Asher is without hesitation; he is not like his sister except in his love that she mirrors - he is not bound by the lore they had heard as children, the stories that he is not even sure are real, and thinks that, even if they are, he wouldn’t much mind. Life is life, he thinks, as love is love - and play is play as they are children, he and the dark girl, who speak a knowable, ancient language of smiles. He wiggles happily and pounces forward on stick-thin legs (and he is supposed to be a warrior?), darting beneath the older mare’s stomach and emerging gleefully, ears pricked, on the other side. He nudges Freya with his ashen nose and then, turning, darts away, sprinting in circles around the elder pair.

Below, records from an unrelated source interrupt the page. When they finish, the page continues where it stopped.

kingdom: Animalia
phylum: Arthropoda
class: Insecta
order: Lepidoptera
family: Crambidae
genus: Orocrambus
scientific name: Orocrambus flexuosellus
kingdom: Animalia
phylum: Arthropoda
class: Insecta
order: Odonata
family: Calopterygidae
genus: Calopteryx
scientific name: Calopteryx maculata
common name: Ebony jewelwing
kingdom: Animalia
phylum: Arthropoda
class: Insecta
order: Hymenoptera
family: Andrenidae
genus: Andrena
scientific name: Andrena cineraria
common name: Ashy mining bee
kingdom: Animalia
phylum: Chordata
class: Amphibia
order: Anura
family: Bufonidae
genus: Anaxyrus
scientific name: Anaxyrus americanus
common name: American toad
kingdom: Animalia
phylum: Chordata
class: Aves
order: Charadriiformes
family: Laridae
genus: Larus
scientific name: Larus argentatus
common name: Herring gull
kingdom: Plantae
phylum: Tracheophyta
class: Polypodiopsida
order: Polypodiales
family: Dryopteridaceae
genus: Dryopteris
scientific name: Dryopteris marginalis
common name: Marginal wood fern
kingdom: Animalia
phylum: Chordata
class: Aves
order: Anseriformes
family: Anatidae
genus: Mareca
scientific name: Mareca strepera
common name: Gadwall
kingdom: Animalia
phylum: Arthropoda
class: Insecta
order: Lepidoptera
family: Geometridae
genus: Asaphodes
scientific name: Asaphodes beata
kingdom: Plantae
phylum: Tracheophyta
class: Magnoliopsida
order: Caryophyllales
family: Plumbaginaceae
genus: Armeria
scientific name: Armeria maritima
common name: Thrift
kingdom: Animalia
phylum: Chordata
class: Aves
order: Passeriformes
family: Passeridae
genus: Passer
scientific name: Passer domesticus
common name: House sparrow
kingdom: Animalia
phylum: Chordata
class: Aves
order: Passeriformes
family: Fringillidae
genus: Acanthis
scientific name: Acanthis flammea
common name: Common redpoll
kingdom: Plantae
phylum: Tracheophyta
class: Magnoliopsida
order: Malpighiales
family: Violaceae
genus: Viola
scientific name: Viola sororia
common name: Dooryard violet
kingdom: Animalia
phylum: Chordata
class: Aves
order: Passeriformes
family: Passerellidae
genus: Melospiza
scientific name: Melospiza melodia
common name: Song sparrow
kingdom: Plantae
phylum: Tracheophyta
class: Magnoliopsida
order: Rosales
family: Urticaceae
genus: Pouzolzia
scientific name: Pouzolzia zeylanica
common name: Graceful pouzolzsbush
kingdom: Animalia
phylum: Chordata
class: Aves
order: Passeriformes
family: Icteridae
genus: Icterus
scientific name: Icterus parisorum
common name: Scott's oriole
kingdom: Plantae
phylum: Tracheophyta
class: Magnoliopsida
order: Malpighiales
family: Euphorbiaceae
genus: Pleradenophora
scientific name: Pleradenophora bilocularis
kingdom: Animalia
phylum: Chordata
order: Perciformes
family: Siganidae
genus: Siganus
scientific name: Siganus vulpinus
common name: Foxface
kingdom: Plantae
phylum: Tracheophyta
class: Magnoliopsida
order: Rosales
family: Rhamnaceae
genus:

“Oh,” Kairi says as the children dance and become more intelligent than the adults will ever be, “no – no,” she laughs, “I am not.”
She sips in a cold breath of air, still wary, her dark gaze lingering on the mare as her ears follow the path and plight of the children. In the touch of light that falls past the filtering trees, she looks at once haunting and terrible, weighted with her fear and their journey. Her fur, cardinal-red in places, glints like blood in wry testament to the silver-dark scars that curl across her face and run like rivers down her neck to her shoulder, leap the gap on her barrel and then continue their strange weavings across her rump. A black dorsal stripe curls across the top of her back like a mark of condemnation; and perhaps she is condemned, broken and battered as she is, with only a little, hapless, silent boy to love. But if she is without hope she is hopeful nonetheless, and, hearing the unasked question, carries on.
“I am his sister,” she says, “by right, not by blood - even though we shared a father.”
What?
“He always loved children,” she says wistfully, talking more to the winds and the earth that rise around her than to the mare, “even me - even me, who he found fallen, torn nearly to pieces by a pack of,” here is the irony, “wolves.”
She shakes her head and her face darkens again, “Asher is my charge,” she tells the dark mare, “that I took willingly after we lost Him. And Freya - did you have her willingly, too?” In the new light she seems to soften, but it is only the new mask of curiosity and the understanding that without acceptance they will not last long here, though they must; the clouded face, half-upturned to the sky, waits and wonders if the stories are true.